Part of the reason is undeniably a sense in the United States that the war is winding down. American and NATO forces are scheduled to withdraw by the end of 2014. Two thirds of the American electorate is tired of the war effort and would rather the conflict were wrapped up as soon as possible. With every American death or injury from a roadside bomb or “insider attack,” the ranks of those who still support the mission shrink further.

Both campaigns appear to have calculated that addressing an issue that is only going to cause them more trouble in the future is far from smart politics. Moreover, even as they criticize each other on national security, the president and Mitt Romney have roughly the same policy on the war. Both are holding to the 2014 withdrawal date.

However, domestic politics may only be one factor in the absence of any real debate about the war. The other is the notion that Afghanistan is still mired in a deadly cycle of violence and suffering from many of the same problems as it did when American involvement in the conflict began nearly twelve years ago.

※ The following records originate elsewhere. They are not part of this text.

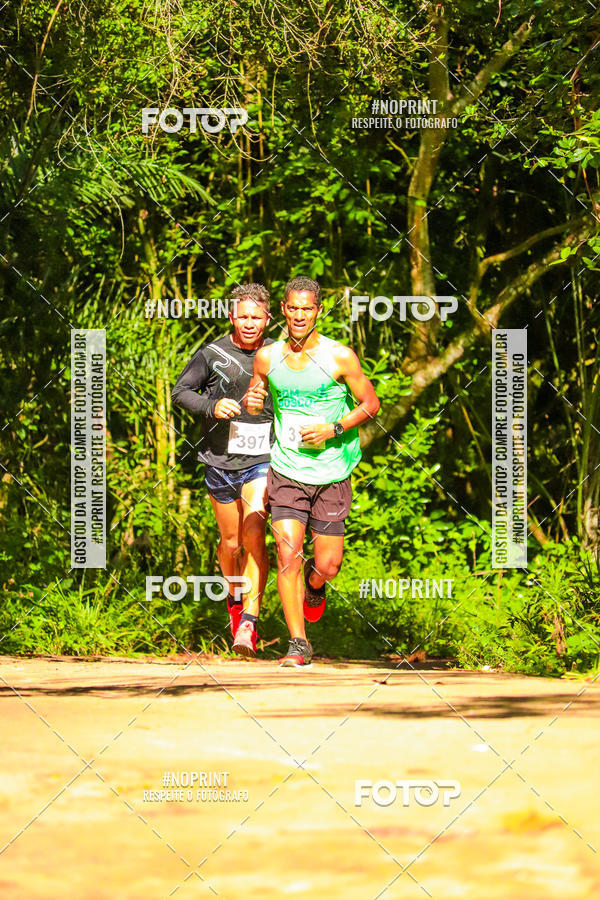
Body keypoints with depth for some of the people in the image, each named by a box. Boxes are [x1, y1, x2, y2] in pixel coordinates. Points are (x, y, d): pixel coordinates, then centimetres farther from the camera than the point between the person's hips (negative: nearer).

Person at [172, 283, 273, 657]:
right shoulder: (212, 354, -1)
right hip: (220, 460, 1)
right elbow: (181, 391, -1)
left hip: (262, 461, -1)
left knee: (254, 534, -19)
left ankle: (249, 620, -19)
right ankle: (235, 597, 41)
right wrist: (211, 406, -18)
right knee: (231, 542, 11)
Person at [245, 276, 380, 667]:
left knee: (327, 566, 1)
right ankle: (298, 644, -3)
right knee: (288, 555, -13)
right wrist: (252, 403, -8)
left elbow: (371, 403, -1)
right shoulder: (267, 358, 0)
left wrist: (333, 430, -15)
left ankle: (314, 586, 39)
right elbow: (255, 398, 17)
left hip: (332, 474, -1)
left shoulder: (340, 356, -9)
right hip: (287, 471, 1)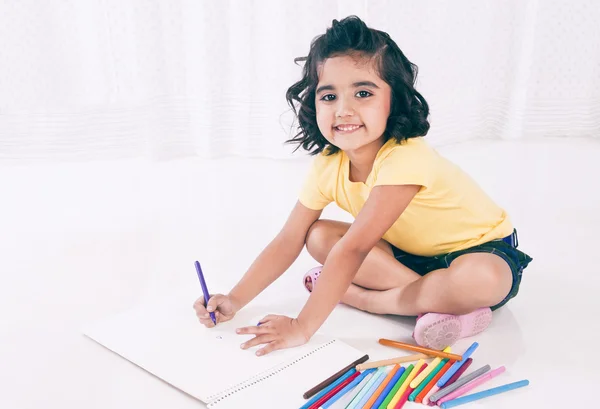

Looking at Afghanistan today, it is difficult to see the positives. A growing number of Afghan soldiers and police officers, the very people who will be thrust into defending the country from the Taliban in two years’ time, are increasingly irritated at their American guests. Ten American soldiers have been killed by disgruntled Afghans in uniform, a problem that has become so concerning that America’s top military officer, General Martin E. Dempsey, visited the country to speak with his commanders about how to protect the troops against a similar wave.

Afghans are dying at an alarming rate from attacks by insurgents who continue to use the most indiscriminate of tactics to kill their enemies. Afghanistan’s finance minister is under suspicion of corruption. The defense and interior ministers were just last week let go after a confidence vote was called in parliament.

There is reason for optimism. More Afghan girls are going to school than at any time in the country’s modern history. The Afghan economy is benefiting from investment, both American and Chinese. The power of the legislature is starting to expand, which is a welcome development after years of being neutered or seen catering to President Hamid Karzai.

But neither side of the conflict is part of the political debate in the United States. In an election where a single gaffe could potentially alter the race, Obama and Romney are keen to stay away from a war that is now widely opposed at home.

In the meantime, close to 70,000 troops will remain in the Central Asian country for another two years. The candidates don’t want to discuss it but the future of Afghanistan is nowhere near certain. Once foreign military forces pull out, the gains of the past twelve years will be sorely tested.